Image comparison data:
******************************

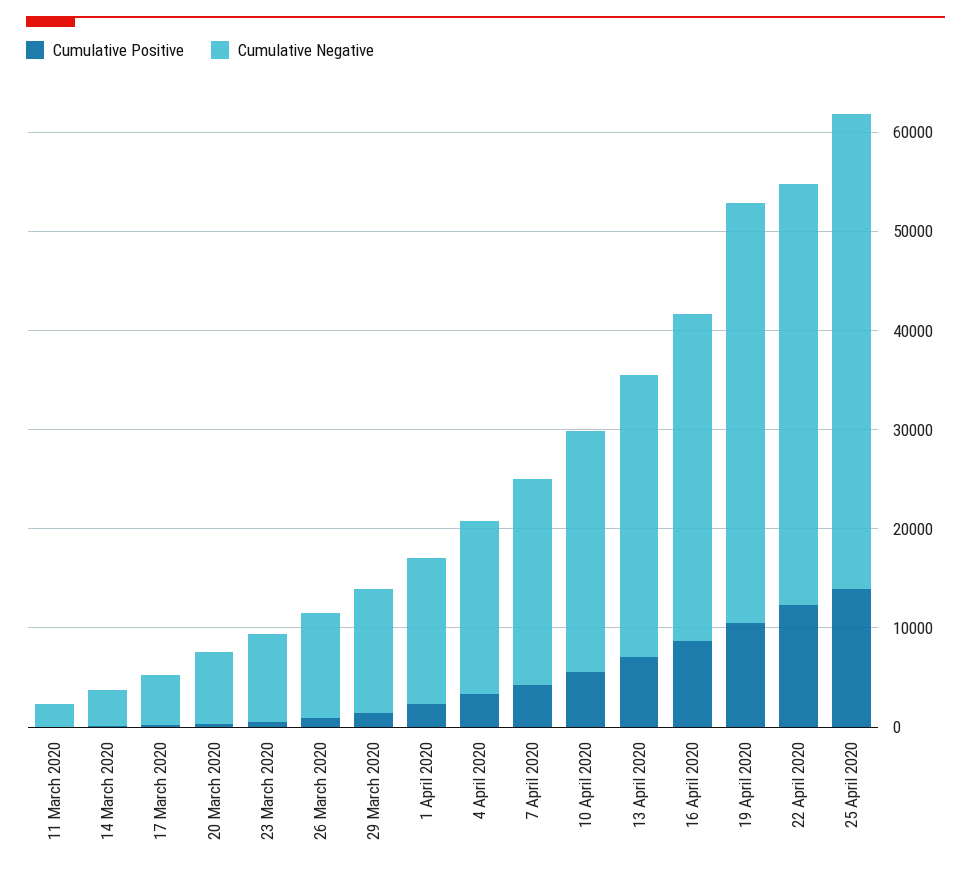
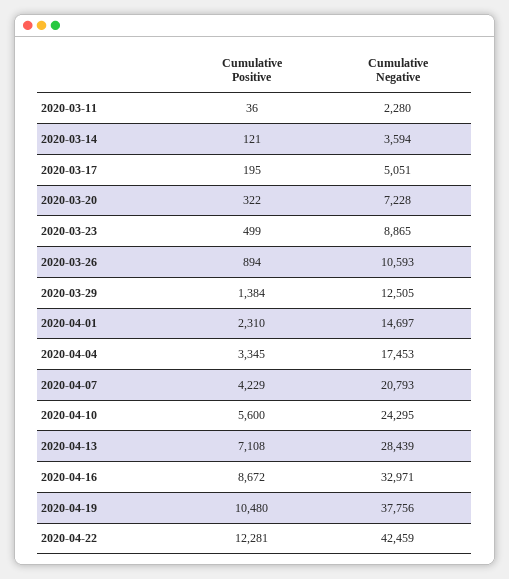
  {
    "Cumulative Positive": {
      "11 March 2020": 36,
      "14 March 2020": 121,
      "17 March 2020": 195,
      "20 March 2020": 322,
      "23 March 2020": 499,
      "26 March 2020": 894,
      "29 March 2020": 1384,
      "1 April 2020": 2310,
      "4 April 2020": 3345,
      "7 April 2020": 4229,
      "10 April 2020": 5600,
      "13 April 2020": 7108,
      "16 April 2020": 8672,
      "19 April 2020": 10480,
-     "22 April 2020": 12281,
+     "22 April 2020": 12281
-     "25 April 2020": 14000
    },
    "Cumulative Negative": {
      "11 March 2020": 2280,
      "14 March 2020": 3594,
      "17 March 2020": 5051,
      "20 March 2020": 7228,
      "23 March 2020": 8865,
      "26 March 2020": 10593,
      "29 March 2020": 12505,
      "1 April 2020": 14697,
      "4 April 2020": 17453,
      "7 April 2020": 20793,
      "10 April 2020": 24295,
      "13 April 2020": 28439,
      "16 April 2020": 32971,
-     "19 April 2020": 42000,
+     "19 April 2020": 37756,
-     "22 April 2020": 42459,
+     "22 April 2020": 42459
-     "25 April 2020": 48000
    }
  }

******************************

Instructions to follow:
If a line in the data above contains "Cumulative", return that line.

Answer box:
    "Cumulative Positive": {
    "Cumulative Negative": {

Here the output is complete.